The author: This was because the generation was not worthy of it, but in each of those times set in the sefer haZohar, perhaps there was some awakening Above to redeem Israel, if they were worthy of it.
The guest: The enthusiasm and the desire above to gather the remote of Israel was not in those days only, but rather it is each and every single day, as is written, "today, if they listen to his voice." {Tehillim 95} But the sefer haZohar says (chelek 2, page 227) in the name of Rabbi Eliezer and his colleagues that the days of the exile are 1000, and will continue for a bit more. And in the name of Rabbi Yehuda, who learned from his father (chelek 1, page 117) he says that in the year 60 to the sixth millennium, the congregation of Israel will arise from the dust. And so too in Zohar Chadash (page 90a), "and the dispersed of Yehudah he will gather in 60 years to the sixth millennium." But in the Tikkunim (page 4b) is written that the days of the exile are 1290 (which finish in the year 118 {=1358 CE}), and in the Zohar (chelek 3, page 252) in the name of Rabbi Shimon, there are those that he will redeem in the year 256, and some in the year 260, and some in the year 266, and some in the year 272. And in the Zohar Chadash (page 47), the days of the exile are 1557 (which end in the year 385 {=1625 CE}). And in Zohar (chelek 1, 139) Rabbi Eleazar ben Arach and his colleagues say that in the year 407 the dead will live, and before that the mashiach will come. And Rabbi Shimon, who previously said that the redemption will be about the year 260, returned and said (chelek 2 page 10) that in the year 436 the Other Side will become pregnant from the ground and the world
would become drunk, and the dead of Israel in the other lands would live. And he himself {=Rabbi Shimon} returned and said that the king mashiach would be revealed in the year 566 {=1806}.

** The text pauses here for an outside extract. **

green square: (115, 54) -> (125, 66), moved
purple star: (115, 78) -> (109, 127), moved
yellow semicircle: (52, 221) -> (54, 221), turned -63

And all these ends have already passed, and there is only left the year 600 {=1840 CE. Shadal was born in 1800 and died in 1865, so this must have been written before 1840}, in which in the future (chelek 1, page 117) the gates of wisdom will open above, and the springs of wisdom will open below. And this perhaps will come to be true, if the Jews open their eyes and no longer believe in the nonsense of the Zohar and the kabbalah.
And how is it possible to believe that our Rabbis said all these different end-of-days, and all of them are false {/failed}? And have they not said {based on Yeshaya 60:22
הַקָּטֹן יִהְיֶה לָאֶלֶף, וְהַצָּעִיר לְגוֹי עָצוּם; אֲנִי ה, בְּעִתָּהּ אֲחִישֶׁנָּה -- "The smallest shall become a thousand, and the least a mighty nation; I the LORD will hasten it in its time."
}
if they merit, I will hasten it; if they do not merit, in its time?

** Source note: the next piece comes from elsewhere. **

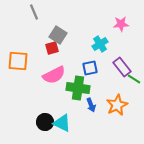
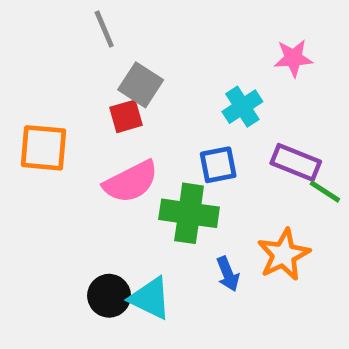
gray line: (34, 12) -> (104, 29), moved
purple rectangle: (122, 67) -> (296, 162), turned -30
blue arrow: (91, 105) -> (228, 274), moved

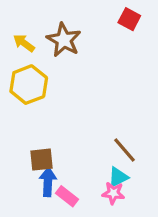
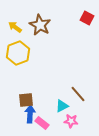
red square: (129, 19) -> (87, 18), moved
cyan triangle: (118, 177) -> (62, 106), moved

If so, if Israel merits, the redemption can be any day; and if they do not merit, there is one set end-time and it will not pass.
And further, is there not to ask: How can this matter be, that after the sixth millennium the end-times multiply so much, that you have almost no generation from the beginning of the sixth millennium until today which did not have in it a fixed time for redemption, and in all those thousand years and more, from the time of Rabbi Shimon until the beginning of the sixth millennium, there was not in it any end-time?
And do we not find in Talmud that Chazal were hoping for the redemption in their generation, or close to their time?
2 comments:
Hi Josh,
I just came to this from a google search. This is awesome - your translating shadal's Vikuach on
kabbalah.
Thanks for your efforts. I will
read it from the beginning.
I read some of your comments on the
zohar on another blog.
Please continue to write on the subject of the zohar and kabbalah.
I happened to read what you had written in the name of Shadal on the subject a while ago, and I remembered it clearly while looking at the Ohr HaChaim (on Bemidbar 22:15). The Ohr HaChaim, as you know, quotes the Zohar all the time. However, in that interpretation, he says something that directly contradicts the te'amim?